» WHAT YOU HAVE TO DO
Please reproduce the records between the line holding "family: Acanthaceae" and the line holding "scientific name: Elephantopus mollis", inclusive, swapping "locality" for "site" and leaving everything else unchanged.

» DATA EXCERPTS

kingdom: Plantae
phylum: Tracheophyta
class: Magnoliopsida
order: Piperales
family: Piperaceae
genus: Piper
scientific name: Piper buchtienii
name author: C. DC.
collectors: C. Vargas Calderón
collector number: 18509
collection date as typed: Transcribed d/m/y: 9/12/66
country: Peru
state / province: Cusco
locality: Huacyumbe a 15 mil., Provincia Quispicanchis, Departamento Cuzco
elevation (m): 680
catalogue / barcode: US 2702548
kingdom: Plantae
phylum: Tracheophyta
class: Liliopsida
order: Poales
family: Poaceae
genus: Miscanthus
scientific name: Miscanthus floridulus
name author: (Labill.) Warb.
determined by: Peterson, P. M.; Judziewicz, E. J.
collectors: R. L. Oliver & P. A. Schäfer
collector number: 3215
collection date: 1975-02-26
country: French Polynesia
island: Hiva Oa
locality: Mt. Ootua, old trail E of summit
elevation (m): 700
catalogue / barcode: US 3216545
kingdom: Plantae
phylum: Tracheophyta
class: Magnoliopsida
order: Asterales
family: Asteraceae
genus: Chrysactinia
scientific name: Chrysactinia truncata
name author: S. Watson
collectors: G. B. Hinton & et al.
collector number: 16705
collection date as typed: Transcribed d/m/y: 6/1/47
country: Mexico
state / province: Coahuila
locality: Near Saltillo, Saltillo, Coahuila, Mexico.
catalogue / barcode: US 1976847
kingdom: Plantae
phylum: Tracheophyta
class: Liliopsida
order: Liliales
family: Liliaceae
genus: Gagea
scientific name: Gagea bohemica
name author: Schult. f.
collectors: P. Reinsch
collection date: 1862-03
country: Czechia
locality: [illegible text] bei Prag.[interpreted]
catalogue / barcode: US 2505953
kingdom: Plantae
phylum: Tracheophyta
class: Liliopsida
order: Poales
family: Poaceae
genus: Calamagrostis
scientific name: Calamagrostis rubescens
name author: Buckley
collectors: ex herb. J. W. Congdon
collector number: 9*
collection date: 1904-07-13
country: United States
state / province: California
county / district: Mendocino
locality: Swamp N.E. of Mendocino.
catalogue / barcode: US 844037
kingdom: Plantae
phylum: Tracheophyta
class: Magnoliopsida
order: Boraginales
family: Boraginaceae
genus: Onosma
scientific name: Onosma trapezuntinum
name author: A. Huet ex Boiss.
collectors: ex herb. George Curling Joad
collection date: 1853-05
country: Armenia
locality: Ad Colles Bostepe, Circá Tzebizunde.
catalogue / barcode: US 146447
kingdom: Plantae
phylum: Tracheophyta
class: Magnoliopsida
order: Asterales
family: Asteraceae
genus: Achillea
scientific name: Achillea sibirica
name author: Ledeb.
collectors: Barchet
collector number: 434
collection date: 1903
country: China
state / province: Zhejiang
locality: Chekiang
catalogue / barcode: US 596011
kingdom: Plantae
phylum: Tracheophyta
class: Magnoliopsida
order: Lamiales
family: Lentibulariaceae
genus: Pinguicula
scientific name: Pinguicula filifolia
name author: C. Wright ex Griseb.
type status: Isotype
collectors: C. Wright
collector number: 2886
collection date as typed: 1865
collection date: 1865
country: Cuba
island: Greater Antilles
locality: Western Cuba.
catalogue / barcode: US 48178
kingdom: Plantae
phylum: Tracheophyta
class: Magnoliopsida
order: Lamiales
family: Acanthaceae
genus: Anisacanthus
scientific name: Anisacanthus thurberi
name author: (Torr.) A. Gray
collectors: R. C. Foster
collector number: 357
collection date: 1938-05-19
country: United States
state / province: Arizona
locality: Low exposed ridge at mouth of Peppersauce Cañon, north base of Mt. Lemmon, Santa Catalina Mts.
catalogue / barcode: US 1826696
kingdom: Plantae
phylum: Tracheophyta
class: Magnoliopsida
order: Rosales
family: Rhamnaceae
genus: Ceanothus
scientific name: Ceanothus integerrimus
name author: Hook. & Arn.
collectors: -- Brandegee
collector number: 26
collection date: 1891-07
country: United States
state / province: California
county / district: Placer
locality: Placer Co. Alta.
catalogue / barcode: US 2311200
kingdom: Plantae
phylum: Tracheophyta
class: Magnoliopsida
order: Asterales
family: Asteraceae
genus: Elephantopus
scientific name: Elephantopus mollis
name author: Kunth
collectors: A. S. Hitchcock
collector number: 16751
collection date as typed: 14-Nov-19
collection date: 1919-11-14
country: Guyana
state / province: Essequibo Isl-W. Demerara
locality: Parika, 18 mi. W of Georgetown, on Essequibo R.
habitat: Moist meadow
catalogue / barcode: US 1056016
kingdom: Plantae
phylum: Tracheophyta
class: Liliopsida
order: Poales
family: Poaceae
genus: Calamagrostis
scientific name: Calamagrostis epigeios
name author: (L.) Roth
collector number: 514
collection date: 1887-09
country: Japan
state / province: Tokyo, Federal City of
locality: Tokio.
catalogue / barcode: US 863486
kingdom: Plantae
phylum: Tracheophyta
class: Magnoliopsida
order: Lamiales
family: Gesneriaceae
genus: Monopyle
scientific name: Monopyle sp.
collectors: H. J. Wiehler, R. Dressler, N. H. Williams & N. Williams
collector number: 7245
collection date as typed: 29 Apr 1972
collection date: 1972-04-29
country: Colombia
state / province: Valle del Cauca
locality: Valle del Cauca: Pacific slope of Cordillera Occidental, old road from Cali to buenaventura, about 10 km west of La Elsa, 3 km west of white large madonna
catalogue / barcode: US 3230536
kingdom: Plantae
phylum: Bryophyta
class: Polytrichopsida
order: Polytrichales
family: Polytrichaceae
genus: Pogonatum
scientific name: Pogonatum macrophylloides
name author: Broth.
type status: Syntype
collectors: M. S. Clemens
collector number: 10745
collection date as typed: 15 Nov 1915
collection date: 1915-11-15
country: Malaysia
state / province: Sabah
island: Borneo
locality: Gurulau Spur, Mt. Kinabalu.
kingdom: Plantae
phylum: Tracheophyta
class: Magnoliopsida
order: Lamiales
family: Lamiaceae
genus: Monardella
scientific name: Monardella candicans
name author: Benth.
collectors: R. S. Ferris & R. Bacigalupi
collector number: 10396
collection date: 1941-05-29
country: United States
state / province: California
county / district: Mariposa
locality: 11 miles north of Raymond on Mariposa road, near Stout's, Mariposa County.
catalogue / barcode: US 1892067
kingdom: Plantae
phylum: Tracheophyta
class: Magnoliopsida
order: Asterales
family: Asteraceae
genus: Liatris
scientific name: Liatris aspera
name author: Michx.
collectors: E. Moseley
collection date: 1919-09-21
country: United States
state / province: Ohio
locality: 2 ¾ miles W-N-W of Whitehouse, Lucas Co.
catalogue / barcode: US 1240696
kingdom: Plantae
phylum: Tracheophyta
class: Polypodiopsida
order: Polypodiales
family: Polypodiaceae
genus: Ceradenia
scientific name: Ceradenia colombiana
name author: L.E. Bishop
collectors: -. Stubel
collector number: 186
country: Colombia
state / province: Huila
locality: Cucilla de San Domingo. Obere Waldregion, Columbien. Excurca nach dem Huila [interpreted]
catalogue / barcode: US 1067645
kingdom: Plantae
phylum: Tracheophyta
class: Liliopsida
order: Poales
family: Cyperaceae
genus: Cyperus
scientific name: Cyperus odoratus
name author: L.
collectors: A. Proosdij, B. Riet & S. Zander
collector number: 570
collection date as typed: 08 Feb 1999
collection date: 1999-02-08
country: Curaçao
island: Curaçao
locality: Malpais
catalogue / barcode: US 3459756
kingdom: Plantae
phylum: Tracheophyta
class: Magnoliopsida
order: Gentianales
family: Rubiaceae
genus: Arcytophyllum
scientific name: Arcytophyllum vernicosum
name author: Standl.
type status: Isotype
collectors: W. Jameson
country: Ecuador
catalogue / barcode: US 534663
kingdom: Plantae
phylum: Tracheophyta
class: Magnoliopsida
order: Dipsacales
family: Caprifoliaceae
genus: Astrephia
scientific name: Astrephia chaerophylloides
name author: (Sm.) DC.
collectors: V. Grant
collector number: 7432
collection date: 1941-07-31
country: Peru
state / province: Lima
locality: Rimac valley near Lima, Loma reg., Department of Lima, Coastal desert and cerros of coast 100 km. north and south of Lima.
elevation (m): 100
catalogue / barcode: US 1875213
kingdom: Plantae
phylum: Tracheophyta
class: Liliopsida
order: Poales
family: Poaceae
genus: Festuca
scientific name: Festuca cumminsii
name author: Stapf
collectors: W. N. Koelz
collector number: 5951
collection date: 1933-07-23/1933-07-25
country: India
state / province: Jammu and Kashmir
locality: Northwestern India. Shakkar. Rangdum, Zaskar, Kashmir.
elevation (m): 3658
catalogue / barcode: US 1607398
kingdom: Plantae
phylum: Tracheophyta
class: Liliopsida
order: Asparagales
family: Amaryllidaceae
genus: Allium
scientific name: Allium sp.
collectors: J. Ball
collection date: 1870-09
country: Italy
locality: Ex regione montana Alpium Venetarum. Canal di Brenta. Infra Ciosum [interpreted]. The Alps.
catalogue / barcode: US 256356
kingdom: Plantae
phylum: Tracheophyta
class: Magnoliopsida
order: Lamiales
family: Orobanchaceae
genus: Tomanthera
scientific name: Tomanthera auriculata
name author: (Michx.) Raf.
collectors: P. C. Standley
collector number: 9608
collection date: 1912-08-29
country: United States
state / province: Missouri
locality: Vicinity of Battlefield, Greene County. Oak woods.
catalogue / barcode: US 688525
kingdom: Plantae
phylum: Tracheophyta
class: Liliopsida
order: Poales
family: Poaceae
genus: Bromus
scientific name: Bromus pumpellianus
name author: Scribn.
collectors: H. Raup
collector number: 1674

» REPLY
family: Acanthaceae
genus: Anisacanthus
scientific name: Anisacanthus thurberi
name author: (Torr.) A. Gray
collectors: R. C. Foster
collector number: 357
collection date: 1938-05-19
country: United States
state / province: Arizona
site: Low exposed ridge at mouth of Peppersauce Cañon, north base of Mt. Lemmon, Santa Catalina Mts.
catalogue / barcode: US 1826696
kingdom: Plantae
phylum: Tracheophyta
class: Magnoliopsida
order: Rosales
family: Rhamnaceae
genus: Ceanothus
scientific name: Ceanothus integerrimus
name author: Hook. & Arn.
collectors: -- Brandegee
collector number: 26
collection date: 1891-07
country: United States
state / province: California
county / district: Placer
site: Placer Co. Alta.
catalogue / barcode: US 2311200
kingdom: Plantae
phylum: Tracheophyta
class: Magnoliopsida
order: Asterales
family: Asteraceae
genus: Elephantopus
scientific name: Elephantopus mollis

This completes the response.